Text section
[From Benchmark 20 February 2015]
Wilkinson v C & M Leussink Pty Ltd [2015] NSWSC 69
Supreme Court of New South Wales
Harrison AsJ
Workers compensation - judicial review - plaintiff sought to quash decisions of Medical Appeal Panel to revoke medical assessment certificate and to refuse to reconsider its earlier decision - held: Appeal Panel did not exceed its jurisdiction - Appeal Panel did not misconstrue its jurisdiction under s328(2) Workplace Injury Management and Workers Compensation Act 1998 (NSW) by conducting a de novo review - Appeal Panel considered impairment to plaintiff’s right leg not due to work-related injury but rather to underlying arthritic condition - Appeal Panel made findings as to causation and in doing so purported to exercise statutory function it did not have - Panel failed to address s323 concerning assessment of permanent impairment amounted to error - jurisdictional error - plaintiff denied procedural fairness - decisions quashed.
[From Benchmark 20 February 2015]
Smith v Marshall [No 2] [2015] WASC 62
Supreme Court of Western Australia
K Martin J
Pleadings - defamation - action arising out of publication to Australian Shareholders’ Association as well as three other persons by open letter - defendants challenged natural and ordinary meaning imputations in plaintiff’s amended statement of claim - popular or false innuendos - defendants claimed imputations were manifestly groundless or untenable meanings, and that they were also embarrassing - held: three of four impugned imputations struck out.
[From Benchmark 19 February 2015]
Stewart v Ackland [2015] ACTCA 1
Court of Appeal of New South Wales
Penfold J; Walmsley & Robinson AJJ
Negligence - appellants were owner/occupiers of farm on which they conducted business involving amusement park - respondent university student injured when performing aerial backward somersault on jumping pillow owned by owner/occupiers - trial judge found owner/occupiers liable for respondent’s injuries - held: trial judge correctly decided activity in which respondent was engaged when injured was a dangerous recreational activity - no error in finding that risk was not obvious - open to trial judge to find breach of duty by appellants and that causation established - appeal dismissed.

Stored data

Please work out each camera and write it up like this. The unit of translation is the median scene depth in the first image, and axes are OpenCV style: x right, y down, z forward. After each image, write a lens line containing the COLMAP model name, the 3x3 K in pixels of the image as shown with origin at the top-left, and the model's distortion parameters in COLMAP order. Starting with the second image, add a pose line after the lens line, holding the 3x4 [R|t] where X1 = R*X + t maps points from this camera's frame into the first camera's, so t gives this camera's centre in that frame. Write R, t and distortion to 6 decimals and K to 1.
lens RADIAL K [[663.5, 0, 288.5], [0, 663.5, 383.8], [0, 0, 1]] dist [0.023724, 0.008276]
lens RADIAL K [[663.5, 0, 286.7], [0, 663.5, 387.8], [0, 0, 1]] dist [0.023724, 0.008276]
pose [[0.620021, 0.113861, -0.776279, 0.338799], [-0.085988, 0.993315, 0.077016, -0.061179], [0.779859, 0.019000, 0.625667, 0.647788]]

Task list
1) Answer these questions from the case summaries:
(a) Which judge decided Smith v Marshall [No 2]?
(b) In Wilkinson v C & M Leussink Pty Ltd, what did the Appeal Panel attribute the impairment to the plaintiff's right leg to?
(c) In Stewart v Ackland, what was the respondent doing when injured?
2) Rewrite the paragraph in the case summaries beginning "Negligence - appellants were owner/occupiers" as a bulleted list that keeps its main facts.

Answers per task
1)
(a) K Martin J.
(b) An underlying arthritic condition, not a work-related injury.
(c) Performing an aerial backward somersault on a jumping pillow owned by the owner/occupiers.

2)
- Topic: negligence.
- The appellants owned and occupied a farm where they ran an amusement park business.
- The respondent, a university student, was injured doing an aerial backward somersault on their jumping pillow.
- The trial judge found the appellants liable for the injuries.
- The trial judge correctly decided the activity was a dangerous recreational activity.
- There was no error in finding that the risk was not obvious.
- The trial judge could find that the appellants breached their duty and that causation was established.
- The appeal was dismissed.